Monday, October 25, 2010

What is Saltwater Economy?

I totally admit that I'm a biggest fan of Paul Krugman, a devoted to his essays on New York Times posts and admire his writing on several of his book. But who is Krugman? He's a saltwater!

I'm a saltwater too, I believes in Keynesian approach in macroeconomic decision. As the matter of fact, Keynesian is the most relevant economic thought for macroeconomic intervention in my personal perspective.

So what is saltwater?

Saltwater economics colloquially refers to a school of thought which has a more Keynesian approach with overarching macroeconomic analysis, tends to scepticism about the efficiency of markets and has called for government spending to help the world pull out of recession. Many of the economists associated with it are based at the US’s coastal academic universities and institutions - Harvard, Princeton, Berkeley.

and who are the opposite of Saltwater Economic? A Freshwater!

Freshwater economics colloquially refers to a school of thought whose macroeconomic conclusions are more closely rooted in microeconomics, which places greater trust in markets and is sceptical of active fiscal policy.  Economists whose work is in this tradition are often based at US universities close to the Great Lakes – Chicago, Minnesota, Carnegie-Mellon.

I'm here not to talk about freshwater.

In fiscal policy, a Saltwater economists often support the effectiveness of fiscal policy, Advent advocate the effectiveness of fiscal stimulus, following Keynesian economics.

Some freshwater economists arguing that business cycles are efficient and government cannot fiscal policy and/or monetary policy. This contrasts with saltwater Keynesian economists, who argue that "business cycles" represent market failures, and should be counteracted. In 2009 Paul Krugman commented that "since then [forty years ago] macroeconomics has divided into two great factions: “saltwater” economists (mainly in coastal U.S. universities), who have a more or less Keynesian vision of what recessions are all about; and “freshwater” economists (mainly at inland schools), who consider that vision nonsense". However, Krugman noted that the difference had become mainly theoretical during the The Great Moderation, but that the financial crisis cast the dichotomy in a new, harder light.
(sources from WikiPedia)

Eventually the different between a saltwater and freshwater are just the theory. These competing theories have set the terms for national and international debate over economic policy for decades. Freshwater economists point to the 1970s as an example of government intervention causing high unemployment and inflation which, they claim, otherwise wouldn’t have occurred. Saltwater economists view government regulation and discretionary fiscal policy as an important and necessary part of overseeing the economy. They do not view consumers in the marketplace as perfectly rational variables.

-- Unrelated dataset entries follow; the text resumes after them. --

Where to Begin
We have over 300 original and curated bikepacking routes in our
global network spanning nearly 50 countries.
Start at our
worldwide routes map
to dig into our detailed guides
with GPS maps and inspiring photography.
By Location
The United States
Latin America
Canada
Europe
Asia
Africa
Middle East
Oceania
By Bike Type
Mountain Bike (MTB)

Government intervention is important, I personally believes that nobody can run everything on their own. There are only two saltwater theories which are the fiscal policy and and Keynesian economic. In economy, fiscal policy is the use of government expenditure and revenue collection to influence economy. Fiscal policy can be contrasted with the other main type of macroeconomic policy, monetary policy, which attempts to stabilize the economy by controlling interest rates and the money supply. The two main instruments of fiscal policy are government expenditure and taxation. Changes in the level and composition of taxation and government spending can impact on the following variables in the economy e.g aggregate demand, pattern on resource allocation and the distribution of income.

Keynesian economic is is a macroeconomic theory based on the ideas of 20th century British economist John Maynard Keynes. Keynesian economics argues that private sector decisions sometimes lead to inefficient macroeconomic outcomes and therefore advocates active policy responses by the public sector, including monetary policy actions by the central bank and fiscal policy actions by the government to stabilize output over the business cycle.

While freshwaters argued their theories such as
  • Bounded rationality
  • Policy Ineffectiveness Proposition
  • Rational expectations
  • Real Business Cycle Theory
  • Ricardian equivalence
  • Say's Law
  • Treasury view
  • Efficient-market hypothesis
But overall, saltwater has proven its effectiveness in macroeconomic.